$ave Money at the $upermarket
Unlike fixed costs such as car payments, mortgages or the monthly rent, most families’ food bills swell or shrink each week. It takes time and discipline to keep a lid on food costs. Check out these supermarket tactics that can save you 10 percent or more.
Outline a weekly grocery budget and stick to it. It’s important to write down everything you spend. Besides having a budget, keep a record of everything you spend on groceries for three weeks, suggests home economist Helen Volkman. “Average out your weekly bill,” she says, “and then compare it to the national average.”
According to the U.S. Department of Agriculture, the average family of four in the U.S. spends $189 per week. How do you compare? Challenge yourself to beat the average if you currently spend more.
Plan what you’ll buy and know how much you’re going to spend before you go to the market. “All too often, consumers don’t use the same comparison shopping principles at the supermarket that they apply to one-time-only big-ticket purchases,” says Bart Bashist, a consumer counselor at Budget and Consumer Credit Counseling Services. “Most shoppers are so pressed for time they just rush in and buy what looks most alluring.”
To spend less and stick closely to your budget, pay with cash, not your credit or debit card.

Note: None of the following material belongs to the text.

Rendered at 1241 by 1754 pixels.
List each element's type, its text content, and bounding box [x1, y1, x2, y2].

Plan menus in advance, shop with a list and stick to it. To spend less and eat healthier, visit the USDA’s Recipe Finder database at http://recipefinder.nal.usda.gov. The website allows you to plan menus by searching for recipes by cost, menu item, cooking equipment needed and cooking/preparation time.

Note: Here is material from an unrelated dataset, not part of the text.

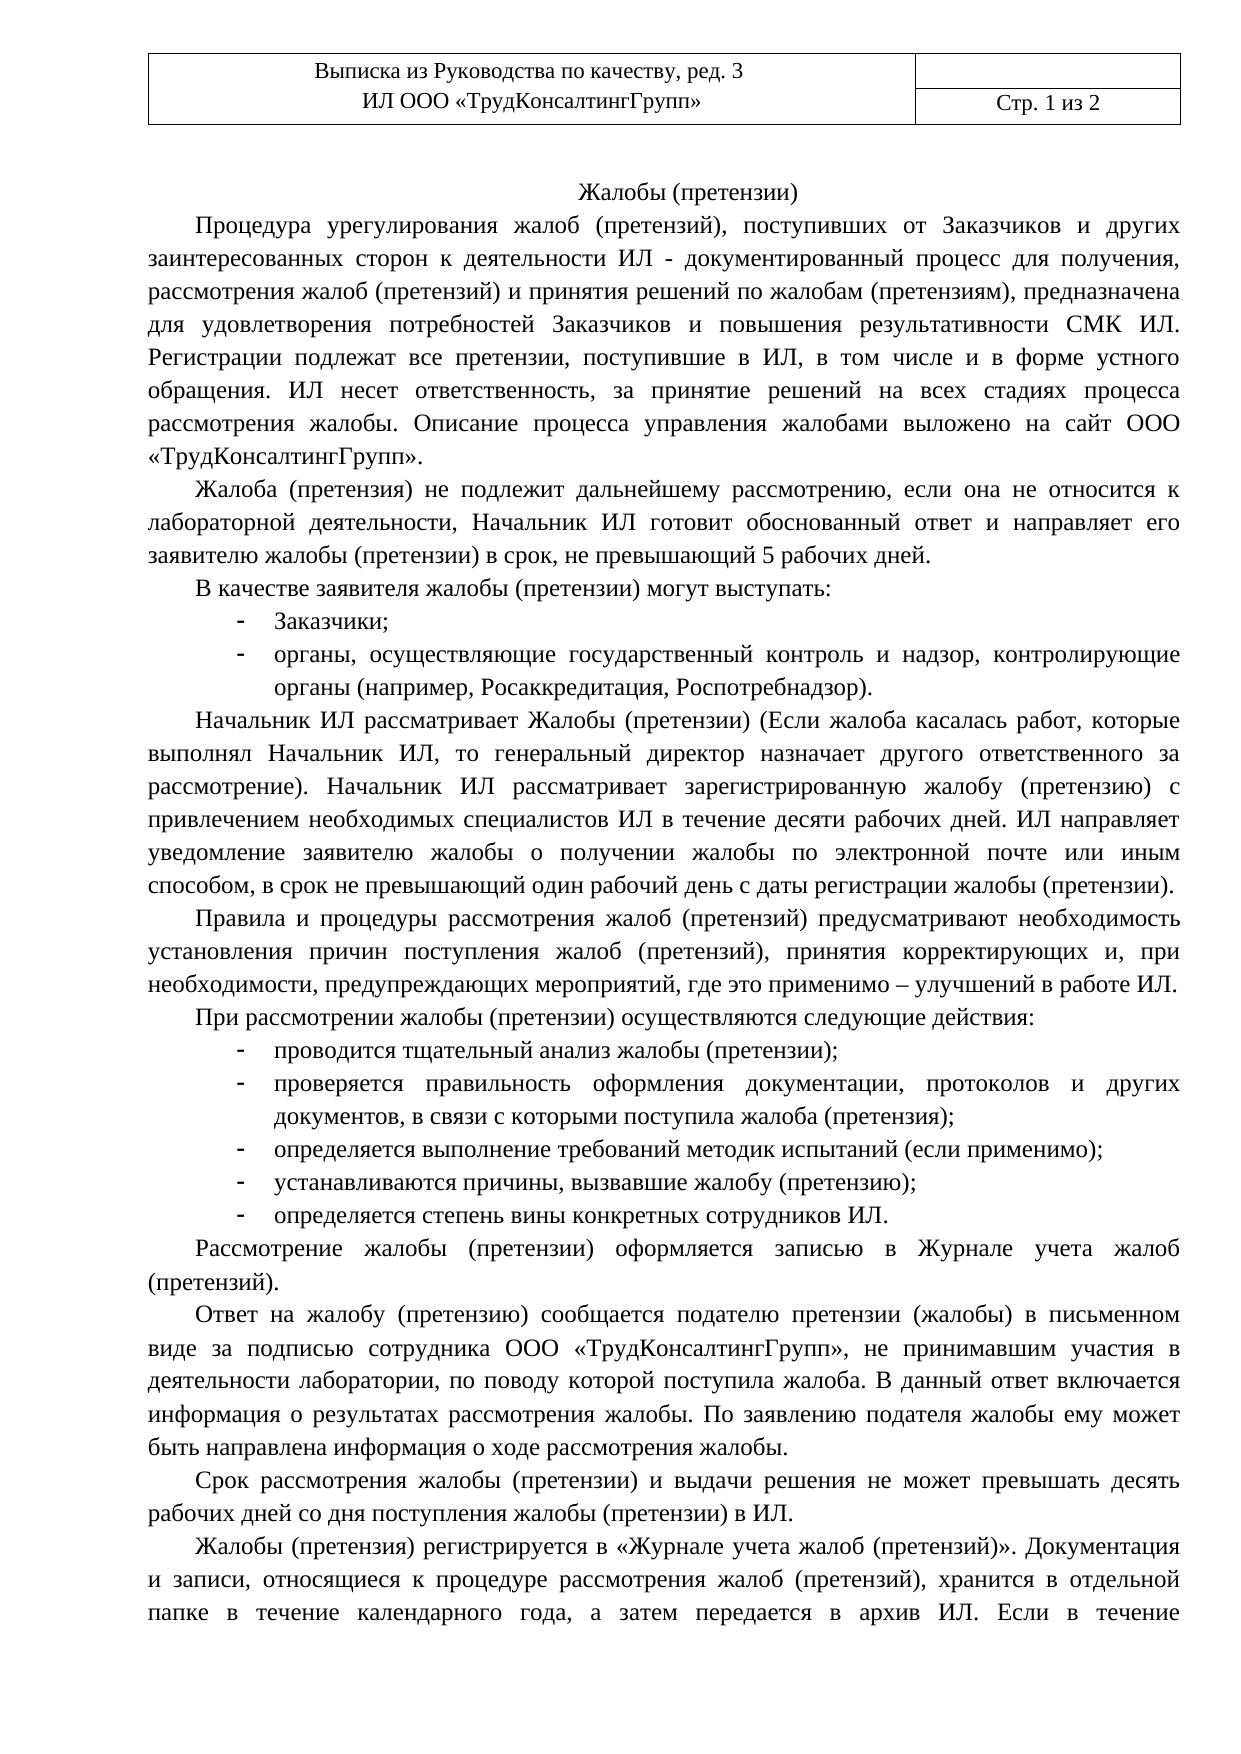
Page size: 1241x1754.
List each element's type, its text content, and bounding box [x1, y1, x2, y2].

Only use coupons for food you would normally buy. It’s no bargain if you buy something you don’t need at a discount.
Check the unit price (displayed on store shelves) to find the best buys. Larger sizes, store brands and sale items are often, but not always, the least expensive.
Convenience foods aren’t always more costly than fresh. Good buys in this category: Packaged mixes, canned vegetables and frozen juice concentrates. Worst buys: frozen dinners, prepackaged sauces and gravies, and single-serving items.
Make use of neighborhood food co-ops and green markets. Visits to gourmet markets and delis should be very occasional.
Think twice before buying in bulk at wholesale clubs. Research shows that consumers tend to store their inventory in visible areas and consume it quickly until it’s depleted to manageable levels. If you do buy in bulk, stash food where you won’t see it all the time, such as your pantry or the basement.
Bread and Grains
► In the bakery section, beware of fancy breads — cinnamon rolls, croissants, muffins, doughnuts and loaves of bread, especially those embellished with extras like raisins and nuts. Quick breads and cakes can be made at home at a fraction of the cost, even if you use a prepared mix.
► Freeze bread that you don’t use right away and make bread crumbs out of bread heels, leftover baguettes and buns. Toast them in the oven at 200 degrees for 10 minutes then pulse them into crumbs with a food processor. “Bread crumbs are a great way to stretch hamburger and ground turkey for meat loaf, meatballs and burgers,” says Los Angeles celebrity chef Jill Davie. You can also use stale crackers and corn chips.
► Buy in season. In the winter, kale and winter squash are your best vegetable buys, while apples, grapes, oranges and grapefruit are your best buys in fruit. In the summer, freeze the bounty for later.
► Root vegetables like potatoes and turnips always tend to be a good buy and less perishable than, say, fresh spinach, mushrooms and red peppers. Choose medium rather than large sizes of fruit and purchase only what you can eat within a few days. Most fruit doesn’t stay fresh longer than one week.
► If you tend to throw fresh produce away because it goes bad before you get a chance to eat it, Davie suggests buying frozen vegetables instead to reduce waste — a.k.a. money in the trash.
Meat and Dairy
► Choose the less tender, less costly cuts such as flat iron, skirt or flank steak and marinate, marinate, marinate! It adds flavor and tenderness to an inexpensive cut of meat that would otherwise be tough.
► When recipes call for “diamonds” such as shell steak and other expensive cuts, get a lower-cost substitute like chuck eye roasts, round steaks or flank steaks and bottom round for pot roast.
► Avoid buying cuts that have a low meat-to-bone ratio — spare ribs, for instance, which are 80 percent bone.
► Buy a whole chicken instead of boneless, skinless chicken breasts. “Go online to cooking websites and teach yourself how to break down a whole chicken yourself,” says Davie. “You can get several meals out of a whole chicken and it can cost less than just buying the breasts,” she says. If you buy parts, chicken thighs are relatively inexpensive compared to breast meat.
► Half-gallons of milk cost less per quart than smaller sizes. Nonfat dry milk costs even less; even if you don’t drink it, use it instead of fluid milk in baking recipes.
Sandra Gordon is a freelance writer.